KKEZ
- Fort Dodge, Iowa; United States;
- Broadcast area: North Central Iowa
- Frequency: 94.5 MHz
- Branding: Mix 94.5

Programming
- Format: Hot adult contemporary

Ownership
- Owner: Connoisseur Media; (Alpha 3E Licensee LLC);
- Sister stations: KIAQ; KTLB; KVFD; KWMT; KXFT; KZLB;

History
- First air date: 1966
- Former call signs: KWMT-FM (1965–1974)

Technical information
- Facility ID: 35892
- Class: C1
- ERP: 100,000 watts
- HAAT: 183 meters (600 ft)

Links
- Webcast: Listen live
- Website: www.yourfortdodge.com

= KKEZ =

Radio station in Fort Dodge, Iowa

KKEZ (94.5 MHz, "Mix 94.5") is a commercial FM radio station in Fort Dodge, Iowa. It has a hot adult contemporary radio format and is owned by Connoisseur Media. The transmitter is off U.S. Route 169 at Avenue G in Fort Dodge.

==History==
In 1966, the station signed on as KWMT-FM. It was the FM counterpart to KWMT (540 AM), simulcasting its country music and farm news programming. Around 1970, it switched to an automated beautiful music format, later taking the call sign KKEZ.

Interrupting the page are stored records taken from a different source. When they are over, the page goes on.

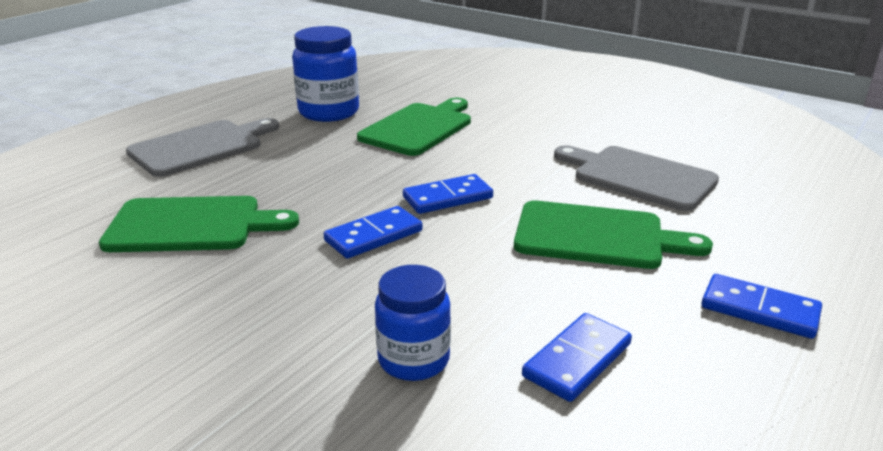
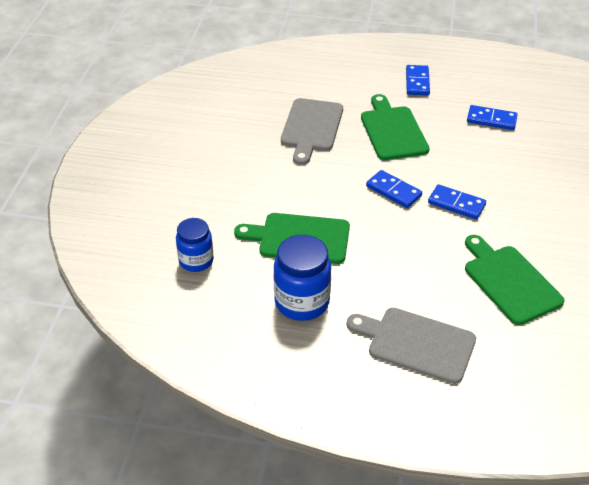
camera: 115 degrees left, 15 degrees up
blue jar [375,265,451,381] -> blue jar moved to [176,218,214,272]

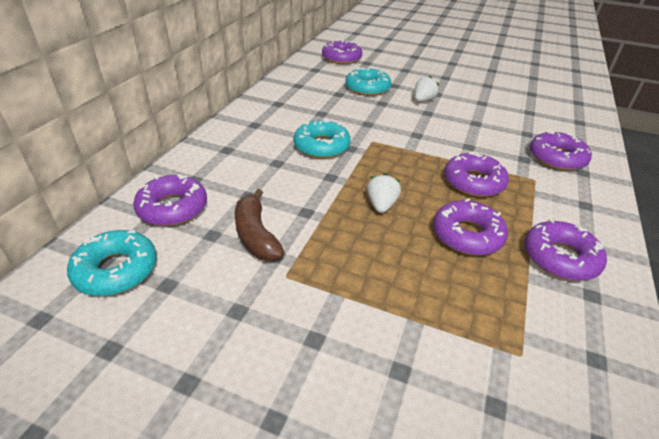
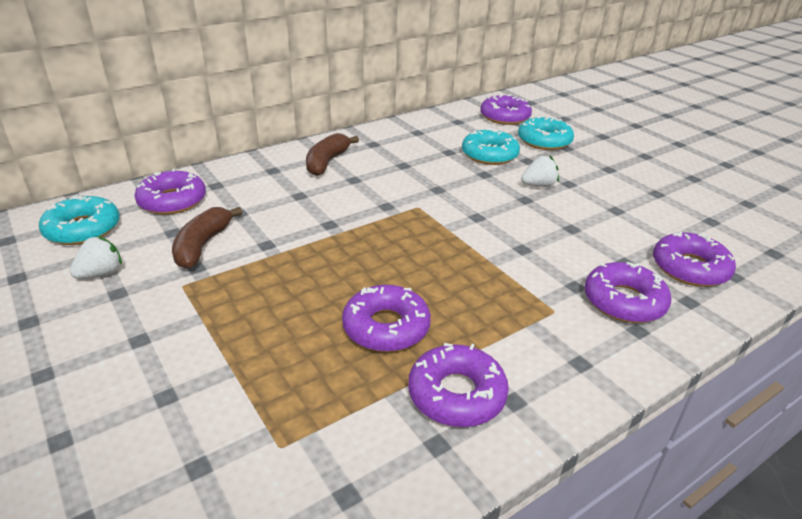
camera: 35 degrees right, 5 degrees down
turquoise donut [294,119,351,159] -> turquoise donut moved to [518,116,574,150]
white strawberry [367,173,401,213] -> white strawberry moved to [70,236,122,279]
purple donut [444,151,509,197] -> purple donut moved to [653,231,736,287]
none -> brown banana [306,133,359,176]

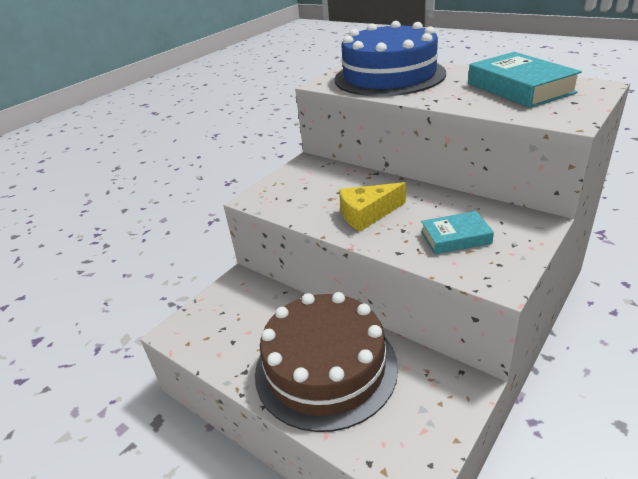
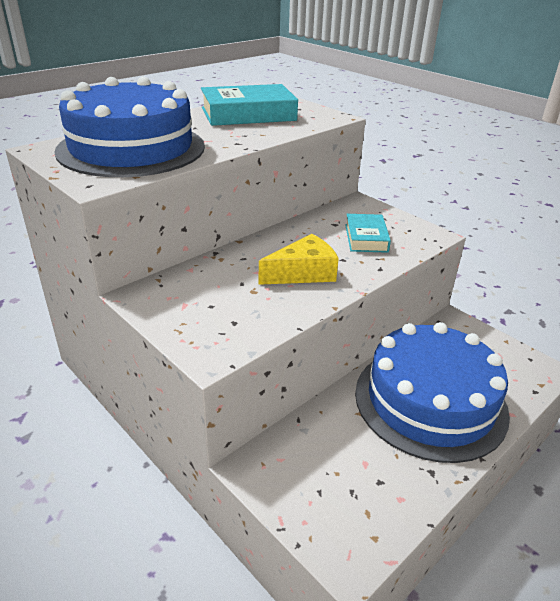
camera: 85 degrees left, 0 degrees up
brown cake [255,292,398,432] -> blue cake [355,322,510,463]
yellow cheese [339,182,406,231] -> yellow cheese turned 105 degrees counterclockwise [259,234,339,285]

In 1979, KKEZ changed from beautiful music to contemporary hit radio (Top 40) as "Fort Dodge's Hit Radio 94, KKEZ". The station became branded as "Z94" by veteran Iowa programmer Jim Davis in 1986. In the early 1990s, the station flipped to classic rock. In January 2000, the station changed its format to adult contemporary as "Mix 94.5" until it went soft adult contemporary in January 2009.

In 2000, KWMT and KKEZ were acquired by Clear Channel Communications, a forerunner to iHeartMedia. In 2007, Clear Channel sold the station to Coloff Media, who would later sell to Alpha Media. On July 31, 2009, the station reverted to its adult contemporary format while keeping the "Mix 94.5" name. Alpha Media merged with Connoisseur Media on September 4, 2025.